The density of iron is 8 times larger than the density of water. An iron block has weight 800 N when it is weighed in air. When the block is weighed when completely submerged in water, the apparent weight is...
The answer is 700 N but I don't know how this is determined.

Homework Equations

Apparent weight is equal to mg minus Fb
Fb = ρfgVf

The Attempt at a Solution

Apparent weight = 800N - Fb
Fb = x(9.8)Vf
Density of iron is 8x

 

[Chestermiller]

Homework Statement

The density of iron is 8 times larger than the density of water. An iron block has weight 800 N when it is weighed in air. When the block is weighed when completely submerged in water, the apparent weight is...
The answer is 700 N but I don't know how this is determined.

Homework Equations

Apparent weight is equal to mg minus Fb
Fb = ρfgVf

The Attempt at a Solution

Apparent weight = 800N - Fb
Fb = x(9.8)Vf
Density of iron is 8x

If the block has a weight of 800 N, what is its mass? From this result, if its density is ρ_B, what is its volume? If it is totally submerged in water, with this volume, what is the buoyant force on the block (given that the density of water is 1/8 of ρ_B)?

 

[Aoiumi]

800N = m (9.8 m/s^2)
m = 81.6 kg

If Density of iron: ρ = m/v
ρ = 81.6 / v

How do I express ρ?

 

[gabriel.dac]

Water is more dense than air, so it will push the block up. It will seems the block will weigh less. But I think that how deep the block is in the water matters too. It's apparent weight will be different in the bottom of a pool and in the bottom of the ocean. I'm not really sure though

 

[nasu]

You don't need to find the mass explicitly.
You wrote a formula for Fb.
Write a similar one for the weight of the block (W).
And compare the two.

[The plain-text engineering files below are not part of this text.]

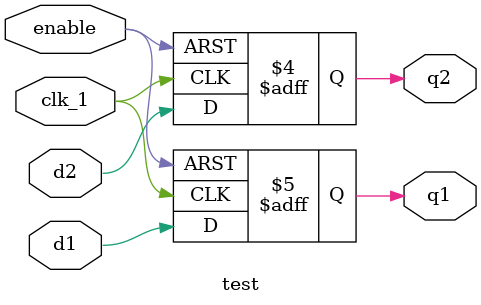
<source format=v>
module test (q1, q2, clk_1, enable, d1, d2);
output q1, q2;
input clk_1, enable, d1, d2;
reg q1, q2;
wire clk_1, enable, d1, d2;
always @( posedge clk_1 or negedge enable )
if ( ~enable ) //"enable" is used as reset
q1 <= 1'b0;
else
q1 <= d1;
always @( posedge clk_1 or posedge enable )
if ( enable ) //warning here, "enable" is also used as
//set signal
q2 <= 1'b1;
else
q2 <= d2;
endmodule


</source>
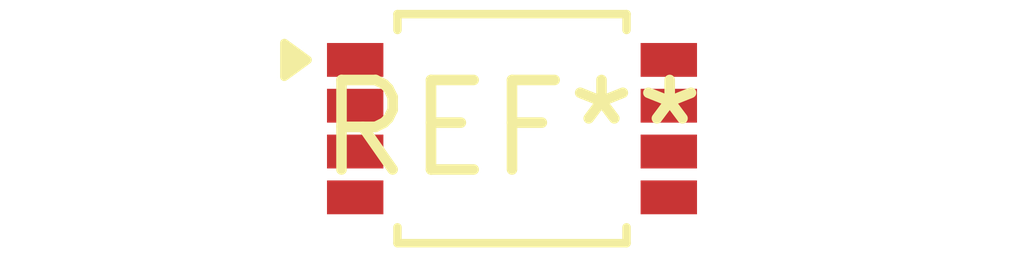
<source format=kicad_pcb>
(kicad_pcb (version 20240108) (generator pcbnew)

  (general
    (thickness 1.6)
  )

  (paper "A4")
  (layers
    (0 "F.Cu" signal)
    (31 "B.Cu" signal)
    (32 "B.Adhes" user "B.Adhesive")
    (33 "F.Adhes" user "F.Adhesive")
    (34 "B.Paste" user)
    (35 "F.Paste" user)
    (36 "B.SilkS" user "B.Silkscreen")
    (37 "F.SilkS" user "F.Silkscreen")
    (38 "B.Mask" user)
    (39 "F.Mask" user)
    (40 "Dwgs.User" user "User.Drawings")
    (41 "Cmts.User" user "User.Comments")
    (42 "Eco1.User" user "User.Eco1")
    (43 "Eco2.User" user "User.Eco2")
    (44 "Edge.Cuts" user)
    (45 "Margin" user)
    (46 "B.CrtYd" user "B.Courtyard")
    (47 "F.CrtYd" user "F.Courtyard")
    (48 "B.Fab" user)
    (49 "F.Fab" user)
    (50 "User.1" user)
    (51 "User.2" user)
    (52 "User.3" user)
    (53 "User.4" user)
    (54 "User.5" user)
    (55 "User.6" user)
    (56 "User.7" user)
    (57 "User.8" user)
    (58 "User.9" user)
  )

  (setup
    (pad_to_mask_clearance 0)
    (pcbplotparams
      (layerselection 0x00010fc_ffffffff)
      (plot_on_all_layers_selection 0x0000000_00000000)
      (disableapertmacros false)
      (usegerberextensions false)
      (usegerberattributes false)
      (usegerberadvancedattributes false)
      (creategerberjobfile false)
      (dashed_line_dash_ratio 12.000000)
      (dashed_line_gap_ratio 3.000000)
      (svgprecision 4)
      (plotframeref false)
      (viasonmask false)
      (mode 1)
      (useauxorigin false)
      (hpglpennumber 1)
      (hpglpenspeed 20)
      (hpglpendiameter 15.000000)
      (dxfpolygonmode false)
      (dxfimperialunits false)
      (dxfusepcbnewfont false)
      (psnegative false)
      (psa4output false)
      (plotreference false)
      (plotvalue false)
      (plotinvisibletext false)
      (sketchpadsonfab false)
      (subtractmaskfromsilk false)
      (outputformat 1)
      (mirror false)
      (drillshape 1)
      (scaleselection 1)
      (outputdirectory "")
    )
  )

  (net 0 "")

  (footprint "OnSemi_Micro8" (layer "F.Cu") (at 0 0))

)

</source>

You know W. You can easily find Fb and then the apparent weight.

 

[Chestermiller]

800N = m (9.8 m/s^2)
m = 81.6 kg

If Density of iron: ρ = m/v
ρ = 81.6 / v

How do I express ρ?

You just leave it algebraic. v = 81.6/ρ_B
This is the volume of the block, so the buoyant force exerted by the water on the block is:
F=9.8 ρ_Wv=(81.6)(9.8)\frac{ρ_W}{ρ_B}=800\frac{ρ_W}{ρ_B}
Does that make sense?

 

[Aoiumi]

That makes sense. Thank you!